• Prompt A: In the blog post about the Tanenblatt estate tax case, what value did Roy put on Diane's stake on the 706?
• Prompt B: Pick up the blog post about the Tanenblatt estate tax case after its final sentence and carry it on in the same voice.

• Provided text:
-=-=-=-=-

Archive for November, 2013|Monthly archive page


In Uncategorized on 11/18/2013 at 19:11

And Maybe Woodshedding Your Client

I’ve often discoursed about the need to woodshed your experts: sweat them, find the sweet spot in your case that they must prove, and learn as much of their specialities as you can in the limited time you have.

But what happens when your expert refuses the jump?

That’s the problem in Estate of Diane Tanenblatt, Deceased, Roy L. Greenbaum, Personal Representative, 2013 T. C. Memo. 263, filed 11/18/13. And Judge Halpern isn’t sympathetic.

The Late Diane was (or maybe not) a member of a NY LLC that owned a fully-rented commercial building in the Ladies’ Mile section of Manhattan. But Diane’s stake was a distinct minority, and she couldn’t sell without all the other members’ consents. So Roy values her piece at $1.78 million on the 706, but gets audited and is unhappy with the result.

IRS’ expert comes in enough higher to give the estate a $309K deficiency. The issue of course is the discount for minority and for lack of transferability.

Roy petitions and attaches to his petition a new appraisal (called Tindall), to which he wants IRS to stipulate. IRS only agrees that something is attached to the petition, but they can’t say whether Roy obtained it, or anything else about it.

“Petitioner’s path for attempting to introduce the Tindall appraisal into evidence as expert testimony is, to say the least, unusual. Generally, a party obtains the testimony of an expert witness by calling that witness to testify. See Rule 143(g)(1). Pursuant to that Rule, the expert witness must prepare a written report, which is marked as an exhibit and, after having been identified by the witness and adopted by him, received into evidence as his direct testimony unless the Court determines that the witness is not qualified as an expert. The Rule further provides that, not less than 30 days before the call of the trial calendar on which a case appears, a party calling an expert witness shall serve on each other party and submit to the Court a copy of the expert’s report. Finally, the Rule also provides that, generally, we will exclude an expert witness’ testimony altogether for failure to comply with the Rule. Those requirements are echoed in our standing pretrial order, which was served on petitioner.” 2013 T.C. Memo. 263, at pp. 10-11.

-=-=-=-=-

• Given information:
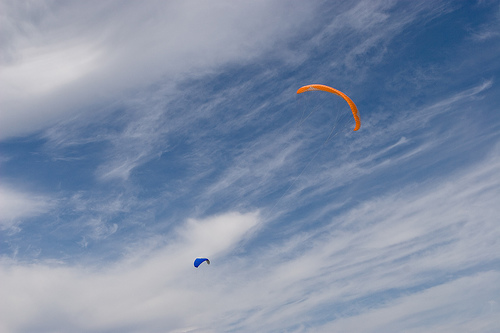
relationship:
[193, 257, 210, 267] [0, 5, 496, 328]
sail in sky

-=-=-=-=-

• Response area A: $1.78 million.

• Response area B:
Sounds rather like Sir Paul McCartney’s 1969 hit “She Came In Through the Bathroom Window”, rather than through the front door.

So why not follow the Rule?

Well, counsel had a good reason, responding to IRS’ motion to preclude Tindall: “Petitioner had filed no response to respondent’s motion in limine, and, at the hearing, in response to the Court’s question as to whether petitioner was just relying on his own motions (with respect to stipulating the Tindall appraisal into evidence), petitioner’s counsel candidly responded: ‘Probably. Your honor, because right now my client’s in a fee dispute with the appraiser, so right now I cannot get the appraiser to come in and testify.’ Apparently, counsel’s time is less dear than was Dr. Tindall’s.” 2013 T. C. Memo. 263, at p. 11.

Time to woodshed the client? With $309K on the table, might be well to consider whether Tindall might not be worth the extra.

Because Judge Halpern is the gatekeeper, charged with letting in evidence per the rules, both the Tax Court rules and the FRE.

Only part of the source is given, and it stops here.